## EXERCISE
Omit all pictures, and print word for word only the lines from the one containing "- cup [28,233,52,258]" through the end of the data.

## EXCERPTED RECORDS
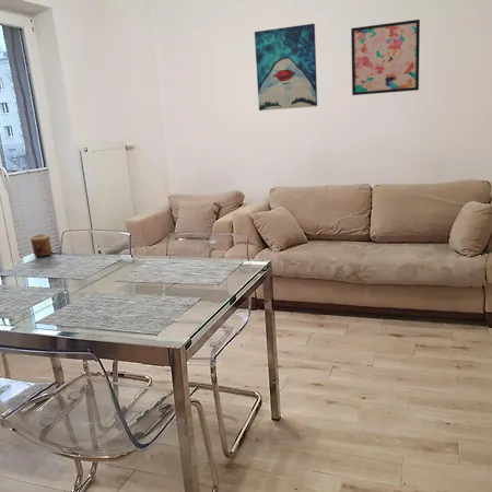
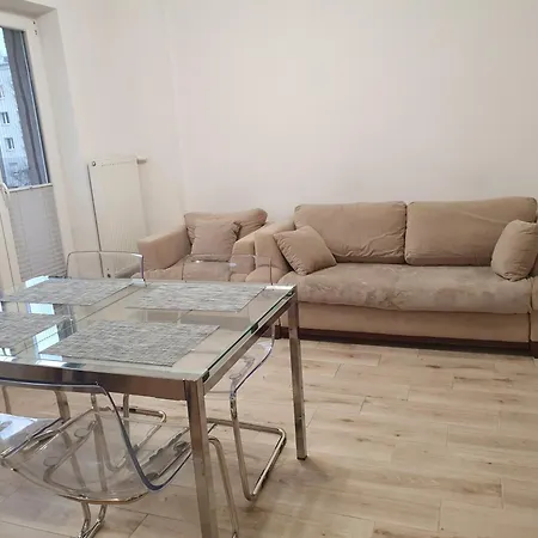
- wall art [350,19,421,96]
- wall art [254,23,318,112]
- cup [28,233,52,258]
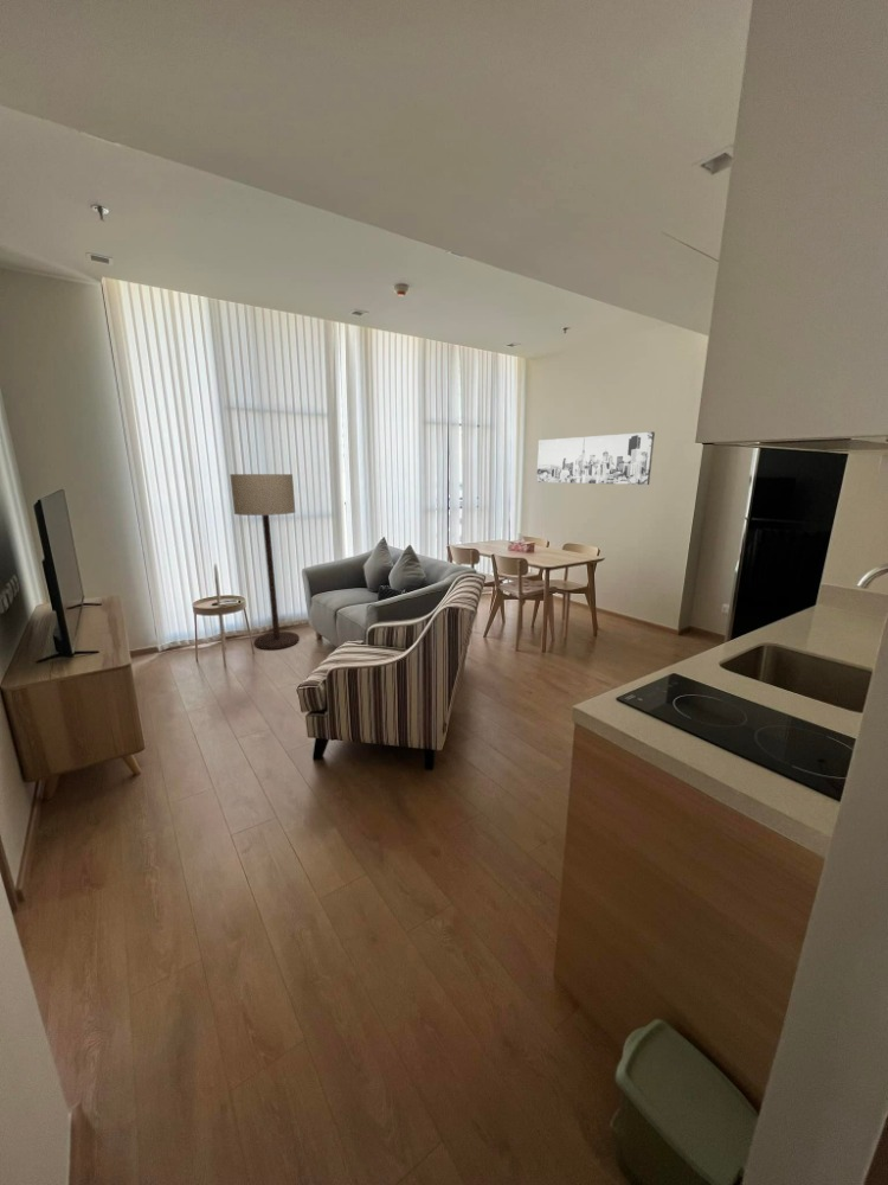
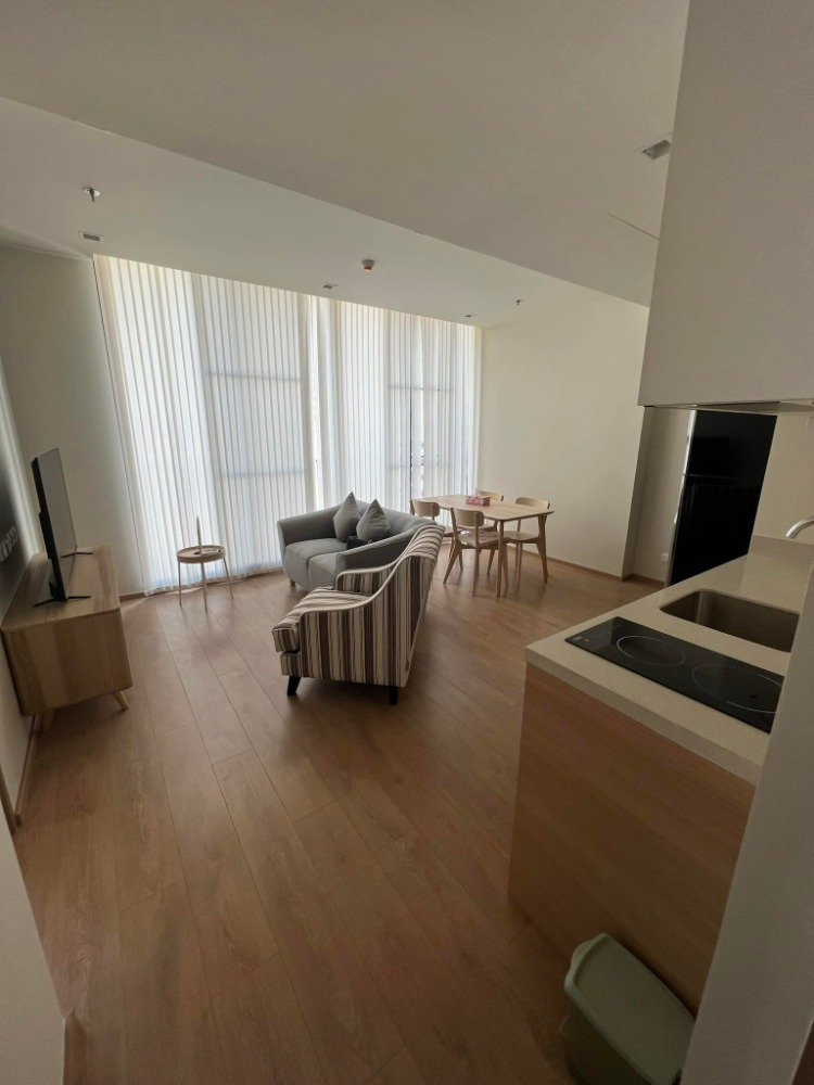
- wall art [535,430,656,486]
- floor lamp [229,473,301,651]
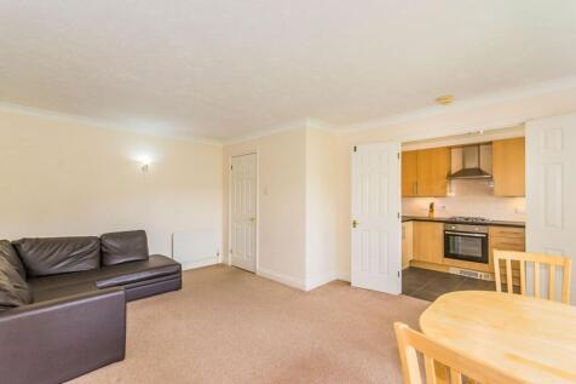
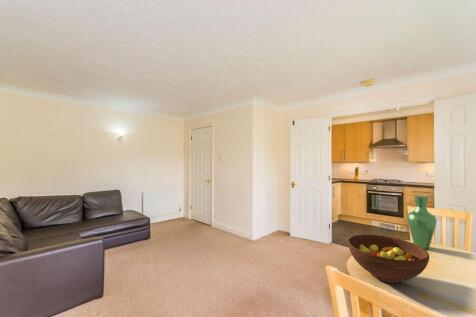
+ vase [406,194,438,250]
+ fruit bowl [347,234,430,284]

## FINISHED TASK
- cup [28,233,52,258]
- wall art [535,430,656,486]
- floor lamp [229,473,301,651]
+ vase [406,194,438,250]
+ fruit bowl [347,234,430,284]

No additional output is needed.